Entries shown below:
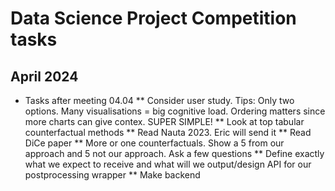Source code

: # Data Science Project Competition tasks

## April 2024
* Tasks after meeting 04.04
** Consider user study. 
Tips: Only two options. Many visualisations = big cognitive load. Ordering matters since more charts can give contex. SUPER SIMPLE!
** Look at top tabular counterfactual methods
** Read Nauta 2023. Eric will send it
** Read DiCe paper
** More or one counterfactuals. Show a 5 from our approach and 5 not our approach. Ask a few questions
** Define exactly what we expect to receive and what will we output/design API for our postprocessing wrapper
** Make backend

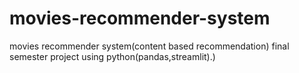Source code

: # movies-recommender-system
movies recommender system(content based recommendation) final semester project using python(pandas,streamlit).)
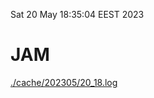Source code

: Sat 20 May 18:35:04 EEST 2023
# JAM
<a href='./cache/202305/20_18.log'>./cache/202305/20_18.log</a>
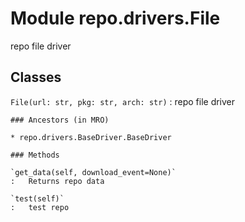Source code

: Module repo.drivers.File
========================
repo file driver

Classes
-------

`File(url: str, pkg: str, arch: str)`
:   repo file driver

    ### Ancestors (in MRO)

    * repo.drivers.BaseDriver.BaseDriver

    ### Methods

    `get_data(self, download_event=None)`
    :   Returns repo data

    `test(self)`
    :   test repo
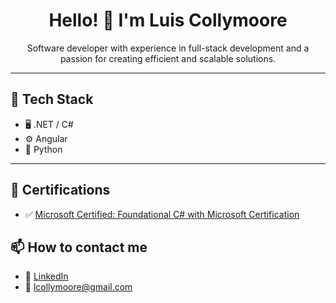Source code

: 

<h1 align="center">Hello! 👋 I'm Luis Collymoore</h1>

<p align="center">
  Software developer with experience in full-stack development and a passion for creating efficient and scalable solutions.
</p>

---

## 🧰 Tech Stack

* 🖥️ .NET / C#
* ⚙️ Angular
* 🐍 Python

---

## 📜 Certifications

* ✅ [Microsoft Certified: Foundational C# with Microsoft Certification](https://www.freecodecamp.org/certification/LuisRafaelCollymoore/foundational-c-sharp-with-microsoft)

## 📫 How to contact me

* 💼 [LinkedIn](https://www.linkedin.com/in/luis-rafael-collymoore-a77539189/)
* 📧 [lcollymoore@gmail.com](mailto:lcollymoore@gmail.com)


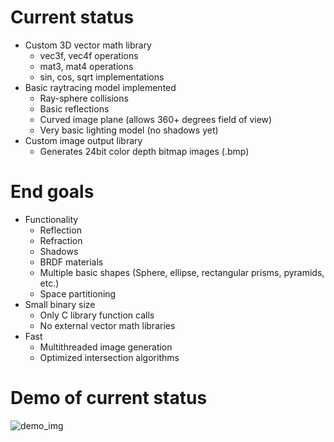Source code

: # Current status
- Custom 3D vector math library
  - vec3f, vec4f operations
  - mat3, mat4 operations
  - sin, cos, sqrt implementations
- Basic raytracing model implemented
  - Ray-sphere collisions
  - Basic reflections
  - Curved image plane (allows 360+ degrees field of view)
  - Very basic lighting model (no shadows yet)
- Custom image output library
  - Generates 24bit color depth bitmap images (.bmp)

# End goals
- Functionality
  - Reflection
  - Refraction
  - Shadows
  - BRDF materials
  - Multiple basic shapes (Sphere, ellipse, rectangular prisms, pyramids, etc.)
  - Space partitioning
- Small binary size
  - Only C library function calls
  - No external vector math libraries
- Fast
  - Multithreaded image generation
  - Optimized intersection algorithms

# Demo of current status
![demo_img](images/04_variable_reflectivity.bmp)
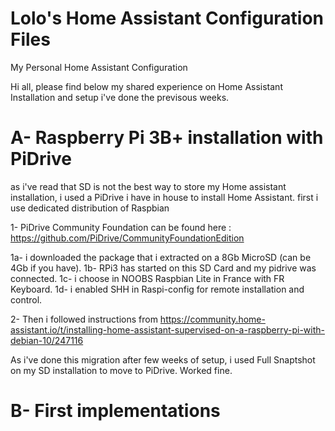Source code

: # Lolo's Home Assistant Configuration Files
My Personal Home Assistant Configuration

Hi all, please find below my shared experience on Home Assistant Installation and setup i've done the previsous weeks.

# A- Raspberry Pi 3B+ installation with PiDrive
as i've read that SD is not the best way to store my Home assistant installation, i used a PiDrive i have in house to install Home Assistant.
first i use dedicated distribution of Raspbian

1- PiDrive Community Foundation can be found here : https://github.com/PiDrive/CommunityFoundationEdition

1a- i downloaded the package that i extracted on a 8Gb MicroSD (can be 4Gb if you have).
1b- RPi3 has started on this SD Card and my pidrive was connected.
1c- i choose in NOOBS Raspbian Lite in France with FR Keyboard.
1d- i enabled SHH in Raspi-config for remote installation and control.

2- Then i followed instructions from https://community.home-assistant.io/t/installing-home-assistant-supervised-on-a-raspberry-pi-with-debian-10/247116

As i've done this migration after few weeks of setup, i used Full Snaptshot on my SD installation to move to PiDrive. Worked fine.

# B- First implementations

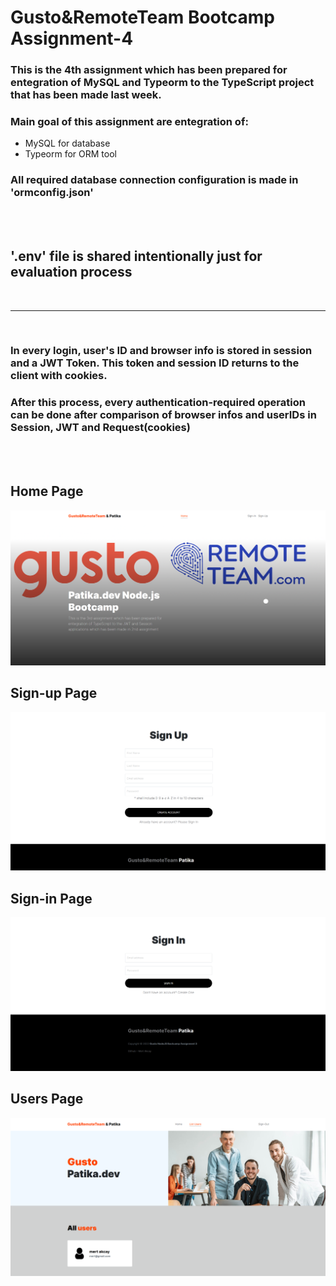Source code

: # Gusto&RemoteTeam Bootcamp Assignment-4
### This is the 4th assignment which has been prepared for entegration of MySQL and Typeorm to the TypeScript project that has been made last week.
### Main goal of this assignment are entegration of: 
- MySQL for database
- Typeorm for ORM tool

### All required database connection configuration is made in 'ormconfig.json'

<br/>
<br/>

## '.env' file is shared intentionally just for evaluation process

<br/>
<hr/>
<br/>

### In every login, user's ID and browser info is stored in session and a JWT Token. This token and session ID returns to the client with cookies. 
### After this process, every authentication-required operation can be done after comparison of browser infos and userIDs in Session, JWT and Request(cookies) 

<br/>
<br/>

## Home Page
![home page](./public/images/ss/home.png)

## Sign-up Page
![home page](./public/images/ss/register.png)

## Sign-in Page
![home page](./public/images/ss/login.png)

## Users Page
![home page](./public/images/ss/users.png)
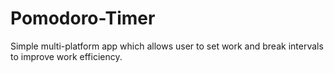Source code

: # Pomodoro-Timer
Simple multi-platform app which allows user to set work and break intervals to improve work efficiency.
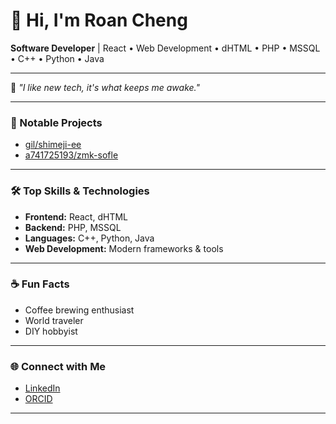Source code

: # 👋 Hi, I'm Roan Cheng

**Software Developer** | React • Web Development • dHTML • PHP • MSSQL • C++ • Python • Java

---

🌟 _"I like new tech, it's what keeps me awake."_

---

### 🚀 Notable Projects

- [gil/shimeji-ee](https://github.com/gil/shimeji-ee)
- [a741725193/zmk-sofle](https://github.com/a741725193/zmk-sofle)

---

### 🛠️ Top Skills & Technologies

- **Frontend:** React, dHTML
- **Backend:** PHP, MSSQL
- **Languages:** C++, Python, Java
- **Web Development:** Modern frameworks & tools

---

### ☕ Fun Facts

- Coffee brewing enthusiast
- World traveler
- DIY hobbyist

---

### 🌐 Connect with Me

- [LinkedIn](https://www.linkedin.com/in/chi-qin-cheng-phd-4b0732181/)
- [ORCID](https://orcid.org/0000-0003-0718-3981)

---
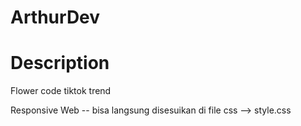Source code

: # ArthurDev


# Description
Flower code tiktok trend 

Responsive Web -- bisa langsung disesuikan di file css --> style.css

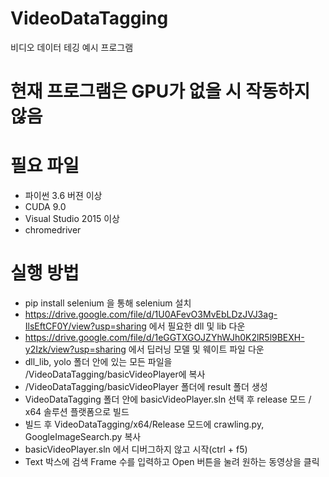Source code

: # VideoDataTagging
비디오 데이터 테깅 예시 프로그램

# 현재 프로그램은 GPU가 없을 시 작동하지 않음

# 필요 파일 
- 파이썬 3.6 버젼 이상
- CUDA 9.0
- Visual Studio 2015 이상
- chromedriver

# 실행 방법
- pip install selenium 을 통해 selenium 설치
- https://drive.google.com/file/d/1U0AFevO3MvEbLDzJVJ3ag-IlsEftCF0Y/view?usp=sharing 에서 필요한 dll 및 lib 다운
- https://drive.google.com/file/d/1eGGTXGOJZYhWJh0K2lR5l9BEXH-y2Izk/view?usp=sharing 에서 딥러닝 모델 및 웨이트 파일 다운
- dll_lib, yolo 폴더 안에 있는 모든 파일을 /VideoDataTagging/basicVideoPlayer에 복사
- /VideoDataTagging/basicVideoPlayer 폴더에 result 폴더 생성
- VideoDataTagging 폴더 안에 basicVideoPlayer.sln 선택 후 release 모드 / x64 솔루션 플랫폼으로 빌드
- 빌드 후 VideoDataTagging/x64/Release 모드에 crawling.py, GoogleImageSearch.py 복사
- basicVideoPlayer.sln 에서 디버그하지 않고 시작(ctrl + f5)
- Text 박스에 검색  Frame 수를 입력하고 Open 버튼을 눌려 원하는 동영상을 클릭
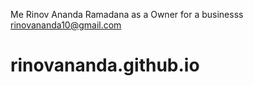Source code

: Me Rinov Ananda Ramadana as a Owner
for a businesss rinovananda10@gmail.com
# rinovananda.github.io
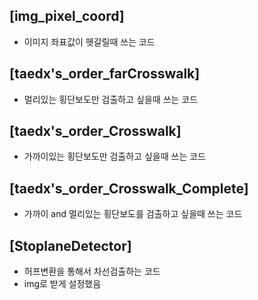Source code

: ## [img_pixel_coord]
* 이미지 좌표값이 헷갈릴때 쓰는 코드

## [taedx's_order_farCrosswalk]
* 멀리있는 횡단보도만 검출하고 싶을때 쓰는 코드

## [taedx's_order_Crosswalk]
* 가까이있는 횡단보도만 검출하고 싶을때 쓰는 코드

## [taedx's_order_Crosswalk_Complete]
* 가까이 and 멀리있는 횡단보도를 검출하고 싶을때 쓰는 코드

## [StoplaneDetector]
* 허프변환을 통해서 차선검출하는 코드
* img로 받게 설정했음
End of Entries shown.
*Exercise requirements*
Pictures stay out; copy every entry above exactly.

*Answer section*
Source code

: # Data Science Project Competition tasks

## April 2024
* Tasks after meeting 04.04
** Consider user study. 
Tips: Only two options. Many visualisations = big cognitive load. Ordering matters since more charts can give contex. SUPER SIMPLE!
** Look at top tabular counterfactual methods
** Read Nauta 2023. Eric will send it
** Read DiCe paper
** More or one counterfactuals. Show a 5 from our approach and 5 not our approach. Ask a few questions
** Define exactly what we expect to receive and what will we output/design API for our postprocessing wrapper
** Make backend

Source code

: # movies-recommender-system
movies recommender system(content based recommendation) final semester project using python(pandas,streamlit).)
Source code

: Sat 20 May 18:35:04 EEST 2023
# JAM
<a href='./cache/202305/20_18.log'>./cache/202305/20_18.log</a>
Source code

: Module repo.drivers.File
========================
repo file driver

Classes
-------

`File(url: str, pkg: str, arch: str)`
:   repo file driver

    ### Ancestors (in MRO)

    * repo.drivers.BaseDriver.BaseDriver

    ### Methods

    `get_data(self, download_event=None)`
    :   Returns repo data

    `test(self)`
    :   test repo
Source code

: 

<h1 align="center">Hello! 👋 I'm Luis Collymoore</h1>

<p align="center">
  Software developer with experience in full-stack development and a passion for creating efficient and scalable solutions.
</p>

---

## 🧰 Tech Stack

* 🖥️ .NET / C#
* ⚙️ Angular
* 🐍 Python

---

## 📜 Certifications

* ✅ [Microsoft Certified: Foundational C# with Microsoft Certification](https://www.freecodecamp.org/certification/LuisRafaelCollymoore/foundational-c-sharp-with-microsoft)

## 📫 How to contact me

* 💼 [LinkedIn](https://www.linkedin.com/in/luis-rafael-collymoore-a77539189/)
* 📧 [lcollymoore@gmail.com](mailto:lcollymoore@gmail.com)


Source code

: # Current status
- Custom 3D vector math library
  - vec3f, vec4f operations
  - mat3, mat4 operations
  - sin, cos, sqrt implementations
- Basic raytracing model implemented
  - Ray-sphere collisions
  - Basic reflections
  - Curved image plane (allows 360+ degrees field of view)
  - Very basic lighting model (no shadows yet)
- Custom image output library
  - Generates 24bit color depth bitmap images (.bmp)

# End goals
- Functionality
  - Reflection
  - Refraction
  - Shadows
  - BRDF materials
  - Multiple basic shapes (Sphere, ellipse, rectangular prisms, pyramids, etc.)
  - Space partitioning
- Small binary size
  - Only C library function calls
  - No external vector math libraries
- Fast
  - Multithreaded image generation
  - Optimized intersection algorithms

# Demo of current status
![demo_img](images/04_variable_reflectivity.bmp)
Source code

: # Lolo's Home Assistant Configuration Files
My Personal Home Assistant Configuration

Hi all, please find below my shared experience on Home Assistant Installation and setup i've done the previsous weeks.

# A- Raspberry Pi 3B+ installation with PiDrive
as i've read that SD is not the best way to store my Home assistant installation, i used a PiDrive i have in house to install Home Assistant.
first i use dedicated distribution of Raspbian

1- PiDrive Community Foundation can be found here : https://github.com/PiDrive/CommunityFoundationEdition

1a- i downloaded the package that i extracted on a 8Gb MicroSD (can be 4Gb if you have).
1b- RPi3 has started on this SD Card and my pidrive was connected.
1c- i choose in NOOBS Raspbian Lite in France with FR Keyboard.
1d- i enabled SHH in Raspi-config for remote installation and control.

2- Then i followed instructions from https://community.home-assistant.io/t/installing-home-assistant-supervised-on-a-raspberry-pi-with-debian-10/247116

As i've done this migration after few weeks of setup, i used Full Snaptshot on my SD installation to move to PiDrive. Worked fine.

# B- First implementations

Source code

: # Gusto&RemoteTeam Bootcamp Assignment-4
### This is the 4th assignment which has been prepared for entegration of MySQL and Typeorm to the TypeScript project that has been made last week.
### Main goal of this assignment are entegration of: 
- MySQL for database
- Typeorm for ORM tool

### All required database connection configuration is made in 'ormconfig.json'

<br/>
<br/>

## '.env' file is shared intentionally just for evaluation process

<br/>
<hr/>
<br/>

### In every login, user's ID and browser info is stored in session and a JWT Token. This token and session ID returns to the client with cookies. 
### After this process, every authentication-required operation can be done after comparison of browser infos and userIDs in Session, JWT and Request(cookies) 

<br/>
<br/>

## Home Page
![home page](./public/images/ss/home.png)

## Sign-up Page
![home page](./public/images/ss/register.png)

## Sign-in Page
![home page](./public/images/ss/login.png)

## Users Page
![home page](./public/images/ss/users.png)
Source code

: # Pomodoro-Timer
Simple multi-platform app which allows user to set work and break intervals to improve work efficiency.
Source code

: # 👋 Hi, I'm Roan Cheng

**Software Developer** | React • Web Development • dHTML • PHP • MSSQL • C++ • Python • Java

---

🌟 _"I like new tech, it's what keeps me awake."_

---

### 🚀 Notable Projects

- [gil/shimeji-ee](https://github.com/gil/shimeji-ee)
- [a741725193/zmk-sofle](https://github.com/a741725193/zmk-sofle)

---

### 🛠️ Top Skills & Technologies

- **Frontend:** React, dHTML
- **Backend:** PHP, MSSQL
- **Languages:** C++, Python, Java
- **Web Development:** Modern frameworks & tools

---

### ☕ Fun Facts

- Coffee brewing enthusiast
- World traveler
- DIY hobbyist

---

### 🌐 Connect with Me

- [LinkedIn](https://www.linkedin.com/in/chi-qin-cheng-phd-4b0732181/)
- [ORCID](https://orcid.org/0000-0003-0718-3981)

---
Source code

: # ArthurDev


# Description
Flower code tiktok trend 

Responsive Web -- bisa langsung disesuikan di file css --> style.css

Source code

: # VideoDataTagging
비디오 데이터 테깅 예시 프로그램

# 현재 프로그램은 GPU가 없을 시 작동하지 않음

# 필요 파일 
- 파이썬 3.6 버젼 이상
- CUDA 9.0
- Visual Studio 2015 이상
- chromedriver

# 실행 방법
- pip install selenium 을 통해 selenium 설치
- https://drive.google.com/file/d/1U0AFevO3MvEbLDzJVJ3ag-IlsEftCF0Y/view?usp=sharing 에서 필요한 dll 및 lib 다운
- https://drive.google.com/file/d/1eGGTXGOJZYhWJh0K2lR5l9BEXH-y2Izk/view?usp=sharing 에서 딥러닝 모델 및 웨이트 파일 다운
- dll_lib, yolo 폴더 안에 있는 모든 파일을 /VideoDataTagging/basicVideoPlayer에 복사
- /VideoDataTagging/basicVideoPlayer 폴더에 result 폴더 생성
- VideoDataTagging 폴더 안에 basicVideoPlayer.sln 선택 후 release 모드 / x64 솔루션 플랫폼으로 빌드
- 빌드 후 VideoDataTagging/x64/Release 모드에 crawling.py, GoogleImageSearch.py 복사
- basicVideoPlayer.sln 에서 디버그하지 않고 시작(ctrl + f5)
- Text 박스에 검색  Frame 수를 입력하고 Open 버튼을 눌려 원하는 동영상을 클릭
Source code

: Me Rinov Ananda Ramadana as a Owner
for a businesss rinovananda10@gmail.com
# rinovananda.github.io
Source code

: ## [img_pixel_coord]
* 이미지 좌표값이 헷갈릴때 쓰는 코드

## [taedx's_order_farCrosswalk]
* 멀리있는 횡단보도만 검출하고 싶을때 쓰는 코드

## [taedx's_order_Crosswalk]
* 가까이있는 횡단보도만 검출하고 싶을때 쓰는 코드

## [taedx's_order_Crosswalk_Complete]
* 가까이 and 멀리있는 횡단보도를 검출하고 싶을때 쓰는 코드

## [StoplaneDetector]
* 허프변환을 통해서 차선검출하는 코드
* img로 받게 설정했음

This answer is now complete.